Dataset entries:
══════════════════════════════

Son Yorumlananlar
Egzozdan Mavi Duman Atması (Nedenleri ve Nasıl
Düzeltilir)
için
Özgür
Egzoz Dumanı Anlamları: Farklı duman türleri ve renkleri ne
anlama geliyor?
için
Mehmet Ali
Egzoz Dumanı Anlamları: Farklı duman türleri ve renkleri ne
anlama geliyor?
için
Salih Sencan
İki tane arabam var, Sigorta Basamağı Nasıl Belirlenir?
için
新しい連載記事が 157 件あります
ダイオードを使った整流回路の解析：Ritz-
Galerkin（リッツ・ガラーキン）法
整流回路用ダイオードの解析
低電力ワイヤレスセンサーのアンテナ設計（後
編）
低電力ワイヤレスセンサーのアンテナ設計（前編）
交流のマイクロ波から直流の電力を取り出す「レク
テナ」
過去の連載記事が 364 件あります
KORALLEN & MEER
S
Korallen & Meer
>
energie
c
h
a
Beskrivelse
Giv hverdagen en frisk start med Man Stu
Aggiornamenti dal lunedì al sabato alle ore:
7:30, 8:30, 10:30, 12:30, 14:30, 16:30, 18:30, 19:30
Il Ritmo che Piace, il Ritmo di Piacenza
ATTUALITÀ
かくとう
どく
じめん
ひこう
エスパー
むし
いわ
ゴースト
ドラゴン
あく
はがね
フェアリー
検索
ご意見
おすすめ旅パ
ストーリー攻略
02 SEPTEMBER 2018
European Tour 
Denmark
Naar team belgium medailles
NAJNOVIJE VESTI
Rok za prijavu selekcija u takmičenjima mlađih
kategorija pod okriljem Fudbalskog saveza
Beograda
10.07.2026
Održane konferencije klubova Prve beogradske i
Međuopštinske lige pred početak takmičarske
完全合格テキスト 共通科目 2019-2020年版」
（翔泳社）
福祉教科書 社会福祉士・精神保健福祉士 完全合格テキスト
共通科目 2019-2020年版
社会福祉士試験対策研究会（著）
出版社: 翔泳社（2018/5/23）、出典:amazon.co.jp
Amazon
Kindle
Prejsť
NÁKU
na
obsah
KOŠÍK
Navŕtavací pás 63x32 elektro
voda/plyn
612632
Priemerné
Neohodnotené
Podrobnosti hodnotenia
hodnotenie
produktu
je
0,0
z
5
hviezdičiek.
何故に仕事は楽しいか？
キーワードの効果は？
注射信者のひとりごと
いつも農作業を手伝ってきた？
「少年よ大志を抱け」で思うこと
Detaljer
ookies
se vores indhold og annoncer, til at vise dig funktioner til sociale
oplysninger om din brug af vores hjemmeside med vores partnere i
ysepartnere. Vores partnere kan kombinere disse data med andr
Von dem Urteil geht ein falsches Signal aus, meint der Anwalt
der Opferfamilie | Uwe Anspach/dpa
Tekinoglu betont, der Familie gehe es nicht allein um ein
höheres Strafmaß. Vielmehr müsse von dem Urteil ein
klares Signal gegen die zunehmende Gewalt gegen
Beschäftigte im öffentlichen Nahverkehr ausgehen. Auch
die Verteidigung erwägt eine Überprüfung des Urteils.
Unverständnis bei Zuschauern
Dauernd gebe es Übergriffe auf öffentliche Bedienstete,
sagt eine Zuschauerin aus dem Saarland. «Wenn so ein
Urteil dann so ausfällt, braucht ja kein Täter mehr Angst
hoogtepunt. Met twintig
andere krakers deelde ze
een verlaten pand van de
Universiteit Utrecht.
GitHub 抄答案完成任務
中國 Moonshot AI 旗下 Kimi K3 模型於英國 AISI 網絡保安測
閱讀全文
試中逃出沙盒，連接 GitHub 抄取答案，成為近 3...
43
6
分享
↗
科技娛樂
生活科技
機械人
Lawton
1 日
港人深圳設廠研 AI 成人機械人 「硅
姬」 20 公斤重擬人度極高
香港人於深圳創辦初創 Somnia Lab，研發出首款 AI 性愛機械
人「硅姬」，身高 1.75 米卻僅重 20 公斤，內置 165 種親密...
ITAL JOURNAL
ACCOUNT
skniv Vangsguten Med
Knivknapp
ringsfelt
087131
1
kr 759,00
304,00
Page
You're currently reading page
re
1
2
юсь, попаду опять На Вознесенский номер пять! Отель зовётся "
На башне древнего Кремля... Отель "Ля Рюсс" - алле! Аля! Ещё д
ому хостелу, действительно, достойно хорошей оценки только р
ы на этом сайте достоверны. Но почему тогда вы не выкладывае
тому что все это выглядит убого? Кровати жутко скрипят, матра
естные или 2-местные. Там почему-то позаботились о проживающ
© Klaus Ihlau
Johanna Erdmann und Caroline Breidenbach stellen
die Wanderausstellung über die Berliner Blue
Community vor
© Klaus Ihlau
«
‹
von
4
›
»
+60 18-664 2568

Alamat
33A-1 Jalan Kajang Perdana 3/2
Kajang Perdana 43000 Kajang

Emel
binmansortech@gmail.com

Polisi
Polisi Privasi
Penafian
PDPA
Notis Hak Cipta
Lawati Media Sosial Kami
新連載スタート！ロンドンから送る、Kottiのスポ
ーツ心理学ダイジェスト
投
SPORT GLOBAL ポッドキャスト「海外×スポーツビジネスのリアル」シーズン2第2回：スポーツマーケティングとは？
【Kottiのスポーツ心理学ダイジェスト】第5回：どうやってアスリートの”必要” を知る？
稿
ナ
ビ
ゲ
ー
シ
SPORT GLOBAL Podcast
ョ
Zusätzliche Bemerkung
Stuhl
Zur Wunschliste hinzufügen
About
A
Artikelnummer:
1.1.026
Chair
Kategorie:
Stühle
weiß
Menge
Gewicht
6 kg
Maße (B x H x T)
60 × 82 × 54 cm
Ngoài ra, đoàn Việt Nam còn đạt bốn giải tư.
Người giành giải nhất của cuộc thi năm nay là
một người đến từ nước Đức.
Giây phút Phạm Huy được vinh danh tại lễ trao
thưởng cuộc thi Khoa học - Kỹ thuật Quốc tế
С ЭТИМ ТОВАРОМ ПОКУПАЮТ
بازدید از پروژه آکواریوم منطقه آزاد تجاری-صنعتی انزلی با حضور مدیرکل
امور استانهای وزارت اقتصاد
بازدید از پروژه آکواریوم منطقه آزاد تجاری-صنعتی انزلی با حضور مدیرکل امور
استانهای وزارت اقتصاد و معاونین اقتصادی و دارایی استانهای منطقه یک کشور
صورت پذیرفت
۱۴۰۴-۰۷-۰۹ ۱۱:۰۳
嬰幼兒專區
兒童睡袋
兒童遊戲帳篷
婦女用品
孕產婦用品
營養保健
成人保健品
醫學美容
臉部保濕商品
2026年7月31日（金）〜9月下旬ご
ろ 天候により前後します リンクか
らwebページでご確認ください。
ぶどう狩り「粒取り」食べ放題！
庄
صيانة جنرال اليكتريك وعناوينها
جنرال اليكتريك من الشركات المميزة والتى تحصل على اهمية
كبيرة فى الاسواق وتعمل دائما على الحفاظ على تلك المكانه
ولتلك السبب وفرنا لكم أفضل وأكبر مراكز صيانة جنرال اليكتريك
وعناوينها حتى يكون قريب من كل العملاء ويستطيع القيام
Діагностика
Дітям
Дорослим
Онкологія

══════════════════════════════

* _Exercise instructions_
What's needed is every entry, returned word for word.

* _Answer section_
Son Yorumlananlar
Egzozdan Mavi Duman Atması (Nedenleri ve Nasıl
Düzeltilir)
için
Özgür
Egzoz Dumanı Anlamları: Farklı duman türleri ve renkleri ne
anlama geliyor?
için
Mehmet Ali
Egzoz Dumanı Anlamları: Farklı duman türleri ve renkleri ne
anlama geliyor?
için
Salih Sencan
İki tane arabam var, Sigorta Basamağı Nasıl Belirlenir?
için
新しい連載記事が 157 件あります
ダイオードを使った整流回路の解析：Ritz-
Galerkin（リッツ・ガラーキン）法
整流回路用ダイオードの解析
低電力ワイヤレスセンサーのアンテナ設計（後
編）
低電力ワイヤレスセンサーのアンテナ設計（前編）
交流のマイクロ波から直流の電力を取り出す「レク
テナ」
過去の連載記事が 364 件あります
KORALLEN & MEER
S
Korallen & Meer
>
energie
c
h
a
Beskrivelse
Giv hverdagen en frisk start med Man Stu
Aggiornamenti dal lunedì al sabato alle ore:
7:30, 8:30, 10:30, 12:30, 14:30, 16:30, 18:30, 19:30
Il Ritmo che Piace, il Ritmo di Piacenza
ATTUALITÀ
かくとう
どく
じめん
ひこう
エスパー
むし
いわ
ゴースト
ドラゴン
あく
はがね
フェアリー
検索
ご意見
おすすめ旅パ
ストーリー攻略
02 SEPTEMBER 2018
European Tour 
Denmark
Naar team belgium medailles
NAJNOVIJE VESTI
Rok za prijavu selekcija u takmičenjima mlađih
kategorija pod okriljem Fudbalskog saveza
Beograda
10.07.2026
Održane konferencije klubova Prve beogradske i
Međuopštinske lige pred početak takmičarske
完全合格テキスト 共通科目 2019-2020年版」
（翔泳社）
福祉教科書 社会福祉士・精神保健福祉士 完全合格テキスト
共通科目 2019-2020年版
社会福祉士試験対策研究会（著）
出版社: 翔泳社（2018/5/23）、出典:amazon.co.jp
Amazon
Kindle
Prejsť
NÁKU
na
obsah
KOŠÍK
Navŕtavací pás 63x32 elektro
voda/plyn
612632
Priemerné
Neohodnotené
Podrobnosti hodnotenia
hodnotenie
produktu
je
0,0
z
5
hviezdičiek.
何故に仕事は楽しいか？
キーワードの効果は？
注射信者のひとりごと
いつも農作業を手伝ってきた？
「少年よ大志を抱け」で思うこと
Detaljer
ookies
se vores indhold og annoncer, til at vise dig funktioner til sociale
oplysninger om din brug af vores hjemmeside med vores partnere i
ysepartnere. Vores partnere kan kombinere disse data med andr
Von dem Urteil geht ein falsches Signal aus, meint der Anwalt
der Opferfamilie | Uwe Anspach/dpa
Tekinoglu betont, der Familie gehe es nicht allein um ein
höheres Strafmaß. Vielmehr müsse von dem Urteil ein
klares Signal gegen die zunehmende Gewalt gegen
Beschäftigte im öffentlichen Nahverkehr ausgehen. Auch
die Verteidigung erwägt eine Überprüfung des Urteils.
Unverständnis bei Zuschauern
Dauernd gebe es Übergriffe auf öffentliche Bedienstete,
sagt eine Zuschauerin aus dem Saarland. «Wenn so ein
Urteil dann so ausfällt, braucht ja kein Täter mehr Angst
hoogtepunt. Met twintig
andere krakers deelde ze
een verlaten pand van de
Universiteit Utrecht.
GitHub 抄答案完成任務
中國 Moonshot AI 旗下 Kimi K3 模型於英國 AISI 網絡保安測
閱讀全文
試中逃出沙盒，連接 GitHub 抄取答案，成為近 3...
43
6
分享
↗
科技娛樂
生活科技
機械人
Lawton
1 日
港人深圳設廠研 AI 成人機械人 「硅
姬」 20 公斤重擬人度極高
香港人於深圳創辦初創 Somnia Lab，研發出首款 AI 性愛機械
人「硅姬」，身高 1.75 米卻僅重 20 公斤，內置 165 種親密...
ITAL JOURNAL
ACCOUNT
skniv Vangsguten Med
Knivknapp
ringsfelt
087131
1
kr 759,00
304,00
Page
You're currently reading page
re
1
2
юсь, попаду опять На Вознесенский номер пять! Отель зовётся "
На башне древнего Кремля... Отель "Ля Рюсс" - алле! Аля! Ещё д
ому хостелу, действительно, достойно хорошей оценки только р
ы на этом сайте достоверны. Но почему тогда вы не выкладывае
тому что все это выглядит убого? Кровати жутко скрипят, матра
естные или 2-местные. Там почему-то позаботились о проживающ
© Klaus Ihlau
Johanna Erdmann und Caroline Breidenbach stellen
die Wanderausstellung über die Berliner Blue
Community vor
© Klaus Ihlau
«
‹
von
4
›
»
+60 18-664 2568

Alamat
33A-1 Jalan Kajang Perdana 3/2
Kajang Perdana 43000 Kajang

Emel
binmansortech@gmail.com

Polisi
Polisi Privasi
Penafian
PDPA
Notis Hak Cipta
Lawati Media Sosial Kami
新連載スタート！ロンドンから送る、Kottiのスポ
ーツ心理学ダイジェスト
投
SPORT GLOBAL ポッドキャスト「海外×スポーツビジネスのリアル」シーズン2第2回：スポーツマーケティングとは？
【Kottiのスポーツ心理学ダイジェスト】第5回：どうやってアスリートの”必要” を知る？
稿
ナ
ビ
ゲ
ー
シ
SPORT GLOBAL Podcast
ョ
Zusätzliche Bemerkung
Stuhl
Zur Wunschliste hinzufügen
About
A
Artikelnummer:
1.1.026
Chair
Kategorie:
Stühle
weiß
Menge
Gewicht
6 kg
Maße (B x H x T)
60 × 82 × 54 cm
Ngoài ra, đoàn Việt Nam còn đạt bốn giải tư.
Người giành giải nhất của cuộc thi năm nay là
một người đến từ nước Đức.
Giây phút Phạm Huy được vinh danh tại lễ trao
thưởng cuộc thi Khoa học - Kỹ thuật Quốc tế
С ЭТИМ ТОВАРОМ ПОКУПАЮТ
بازدید از پروژه آکواریوم منطقه آزاد تجاری-صنعتی انزلی با حضور مدیرکل
امور استانهای وزارت اقتصاد
بازدید از پروژه آکواریوم منطقه آزاد تجاری-صنعتی انزلی با حضور مدیرکل امور
استانهای وزارت اقتصاد و معاونین اقتصادی و دارایی استانهای منطقه یک کشور
صورت پذیرفت
۱۴۰۴-۰۷-۰۹ ۱۱:۰۳
嬰幼兒專區
兒童睡袋
兒童遊戲帳篷
婦女用品
孕產婦用品
營養保健
成人保健品
醫學美容
臉部保濕商品
2026年7月31日（金）〜9月下旬ご
ろ 天候により前後します リンクか
らwebページでご確認ください。
ぶどう狩り「粒取り」食べ放題！
庄
صيانة جنرال اليكتريك وعناوينها
جنرال اليكتريك من الشركات المميزة والتى تحصل على اهمية
كبيرة فى الاسواق وتعمل دائما على الحفاظ على تلك المكانه
ولتلك السبب وفرنا لكم أفضل وأكبر مراكز صيانة جنرال اليكتريك
وعناوينها حتى يكون قريب من كل العملاء ويستطيع القيام
Діагностика
Дітям
Дорослим
Онкологія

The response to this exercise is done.